24. The automated pill order filling system of claim 23, wherein a vision system comprising at least one camera or image sensor is configured to capture images of the pills inside the pill container.

25. The automated pill order filling system of claim 24, wherein the vision system is part of the quality assurance station.

26. The automated pill order filling system of claim 24, wherein the images of the pills inside the pill container are sent, across a communication network, to a communication device of a pharmacist such as a computer, and wherein the pharmacist compares the images of the pills inside the container to a reference image of the pill.

27. The automated pill order filling system of claim 24, wherein the images of the pills inside the pill container are sent, across a communication network, to a computer system comprising an artificial intelligence engine that is configured to automatically, and without human input, compare the images of the pills inside the container to a reference image of the pill.

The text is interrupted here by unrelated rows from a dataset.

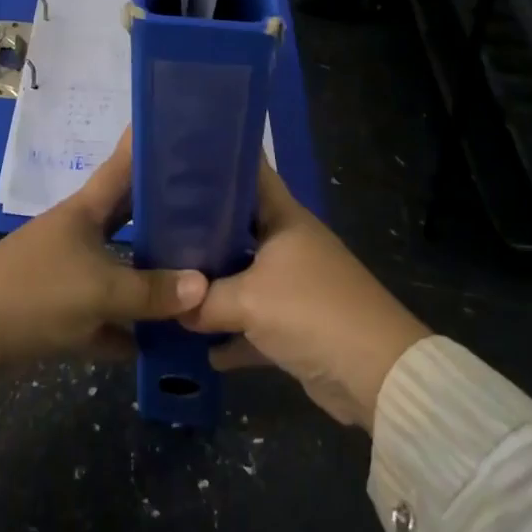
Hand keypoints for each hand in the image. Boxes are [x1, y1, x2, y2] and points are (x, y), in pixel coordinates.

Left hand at [0, 130, 205, 371]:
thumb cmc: (38, 293)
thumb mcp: (101, 292)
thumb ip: (152, 291)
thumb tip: (203, 285)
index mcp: (85, 211)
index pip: (122, 166)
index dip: (145, 145)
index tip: (175, 126)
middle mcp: (78, 233)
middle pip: (127, 217)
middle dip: (162, 213)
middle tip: (207, 208)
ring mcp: (66, 270)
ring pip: (117, 267)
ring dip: (147, 276)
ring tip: (194, 275)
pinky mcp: (57, 309)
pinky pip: (102, 313)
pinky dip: (124, 326)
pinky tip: (155, 344)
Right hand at [180, 162, 429, 430]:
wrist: (375, 374)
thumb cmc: (311, 311)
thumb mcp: (248, 300)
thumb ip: (204, 300)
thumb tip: (171, 306)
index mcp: (283, 218)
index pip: (250, 172)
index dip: (218, 160)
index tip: (179, 157)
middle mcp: (288, 243)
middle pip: (238, 226)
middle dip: (201, 229)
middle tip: (156, 225)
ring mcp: (294, 284)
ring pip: (243, 275)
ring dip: (214, 286)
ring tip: (168, 283)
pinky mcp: (296, 324)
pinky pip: (254, 321)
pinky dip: (232, 334)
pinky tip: (202, 348)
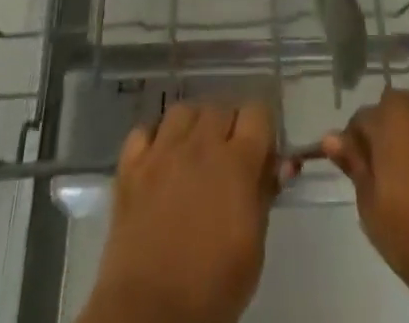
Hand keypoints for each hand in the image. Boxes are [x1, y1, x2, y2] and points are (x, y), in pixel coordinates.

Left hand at [82, 101, 281, 322]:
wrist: (149, 316)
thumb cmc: (211, 291)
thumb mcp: (253, 250)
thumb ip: (264, 197)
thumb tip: (278, 165)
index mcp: (237, 162)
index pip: (257, 111)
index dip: (262, 127)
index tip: (261, 152)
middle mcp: (200, 145)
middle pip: (220, 107)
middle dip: (229, 127)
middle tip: (228, 159)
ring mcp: (162, 152)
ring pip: (183, 111)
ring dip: (192, 126)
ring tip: (193, 154)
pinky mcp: (131, 167)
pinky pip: (143, 131)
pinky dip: (153, 139)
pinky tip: (158, 161)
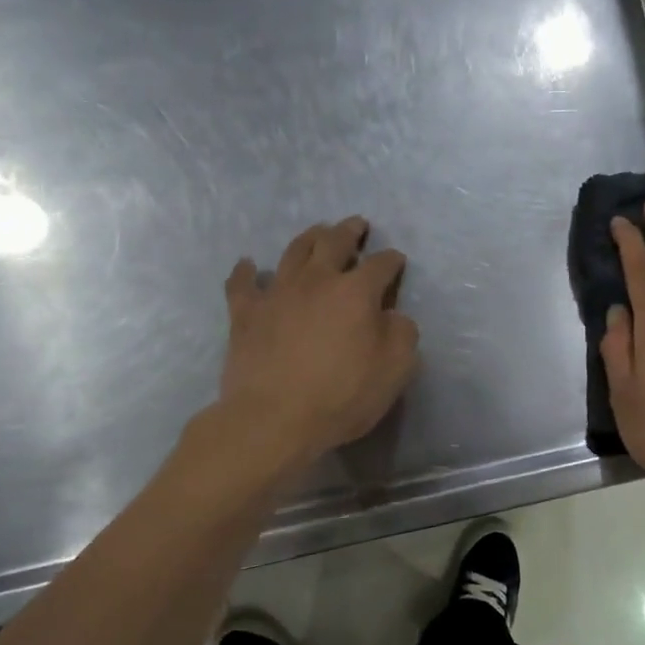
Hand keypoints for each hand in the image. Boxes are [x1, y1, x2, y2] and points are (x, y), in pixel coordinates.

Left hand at [218, 216, 419, 469]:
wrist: (274, 419)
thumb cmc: (342, 396)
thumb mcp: (395, 370)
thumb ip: (402, 334)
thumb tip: (393, 316)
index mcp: (356, 292)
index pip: (381, 265)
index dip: (391, 260)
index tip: (397, 260)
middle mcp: (317, 281)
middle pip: (334, 243)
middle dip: (349, 231)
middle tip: (356, 225)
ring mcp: (277, 293)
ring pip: (293, 252)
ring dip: (309, 238)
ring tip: (317, 233)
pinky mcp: (245, 313)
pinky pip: (243, 284)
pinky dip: (246, 271)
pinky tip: (248, 265)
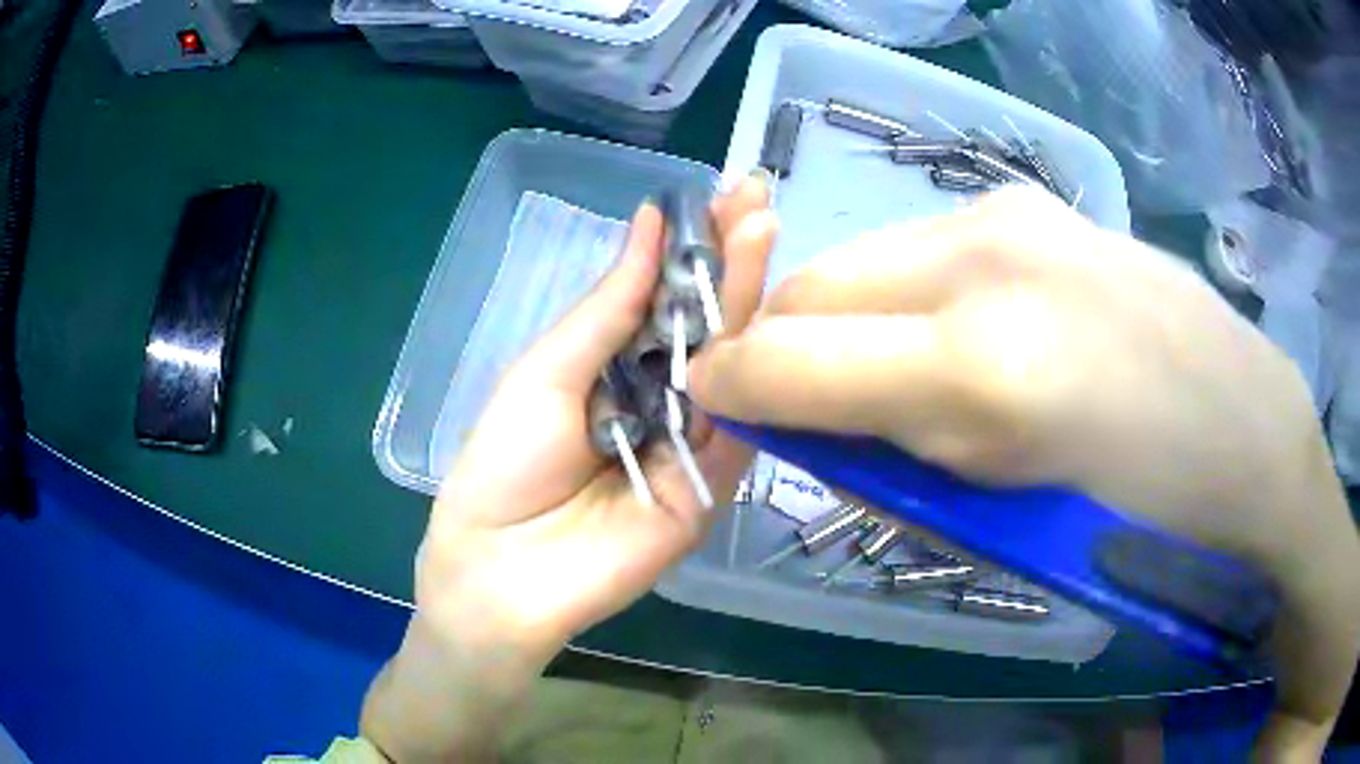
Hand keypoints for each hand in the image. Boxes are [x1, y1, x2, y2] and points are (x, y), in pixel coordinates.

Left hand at [362, 177, 776, 761]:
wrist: (501, 569)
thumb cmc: (504, 463)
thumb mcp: (548, 369)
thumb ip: (611, 304)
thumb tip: (652, 219)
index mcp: (618, 365)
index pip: (671, 295)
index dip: (697, 245)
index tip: (725, 194)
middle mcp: (664, 396)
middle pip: (709, 323)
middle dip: (733, 259)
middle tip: (757, 199)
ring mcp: (694, 441)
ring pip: (732, 366)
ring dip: (749, 300)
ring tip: (762, 232)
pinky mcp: (712, 487)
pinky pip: (740, 428)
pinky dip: (754, 374)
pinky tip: (769, 313)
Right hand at [689, 188, 1359, 760]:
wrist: (1251, 435)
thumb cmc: (1145, 511)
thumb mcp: (1007, 512)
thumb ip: (895, 452)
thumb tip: (807, 421)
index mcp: (983, 365)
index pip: (797, 354)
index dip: (733, 378)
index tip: (706, 394)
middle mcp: (986, 260)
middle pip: (820, 282)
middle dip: (786, 340)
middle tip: (802, 396)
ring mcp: (1016, 215)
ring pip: (873, 255)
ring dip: (852, 315)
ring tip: (894, 373)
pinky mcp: (1042, 205)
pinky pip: (932, 245)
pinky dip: (910, 291)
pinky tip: (959, 332)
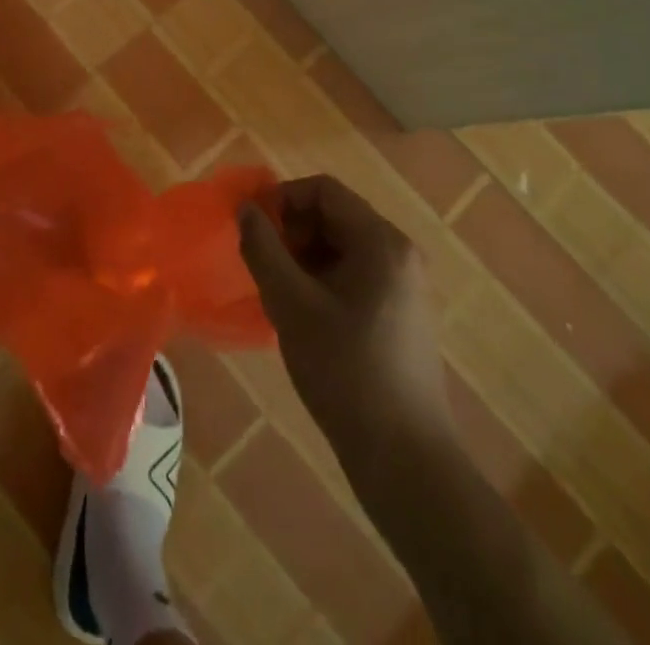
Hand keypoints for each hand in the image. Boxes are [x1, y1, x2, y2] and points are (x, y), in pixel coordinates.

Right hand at [238, 176, 451, 463]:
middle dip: (292, 231)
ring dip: (304, 257)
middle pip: (335, 215)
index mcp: (381, 241)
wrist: (405, 459)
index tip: (253, 229)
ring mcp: (405, 284)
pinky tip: (305, 316)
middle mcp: (400, 253)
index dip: (282, 199)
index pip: (323, 190)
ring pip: (342, 246)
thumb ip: (262, 248)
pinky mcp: (402, 313)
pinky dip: (323, 279)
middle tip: (264, 265)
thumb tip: (245, 208)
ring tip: (280, 293)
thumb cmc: (344, 371)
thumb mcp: (290, 304)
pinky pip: (355, 273)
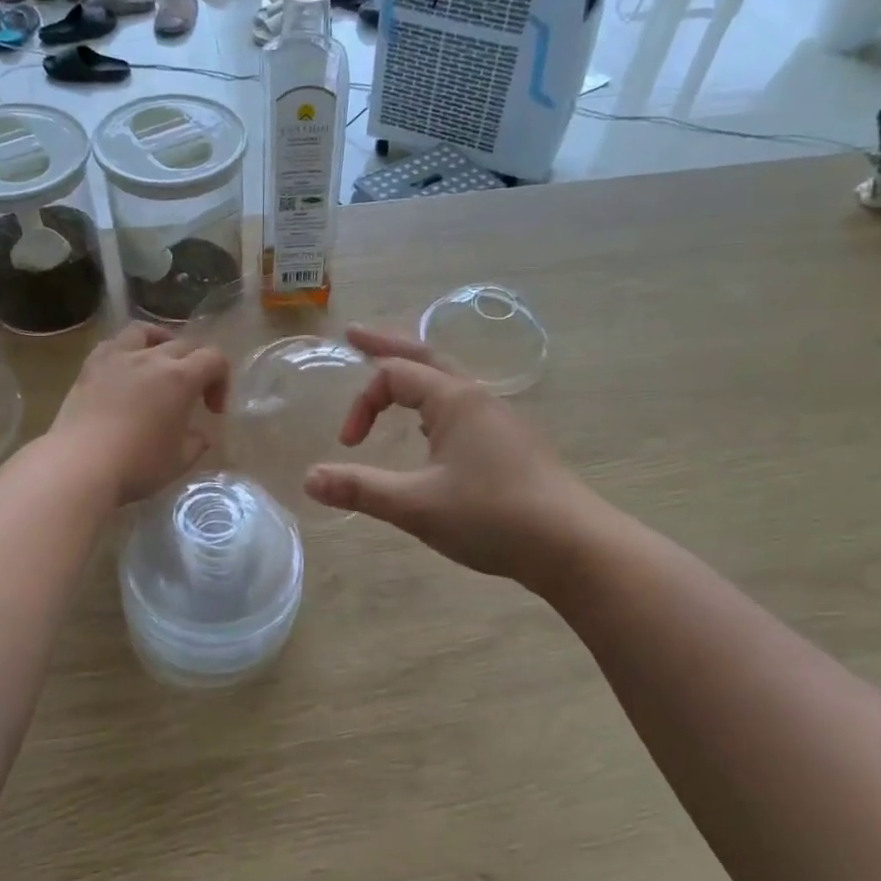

28. The automated pill order filling system of claim 23, wherein the pill container comprises: a radio frequency identification (RFID) chip integrated in the label.

29. The automated pill order filling system of claim 28, wherein the RFID chip is used to verify a prescription of the pill order associated with the pill container.

30. The automated pill order filling system of claim 23, wherein the pill container comprises: a smart tag integrated in the label, wherein the smart tag is used to verify a prescription of the pill order associated with the pill container.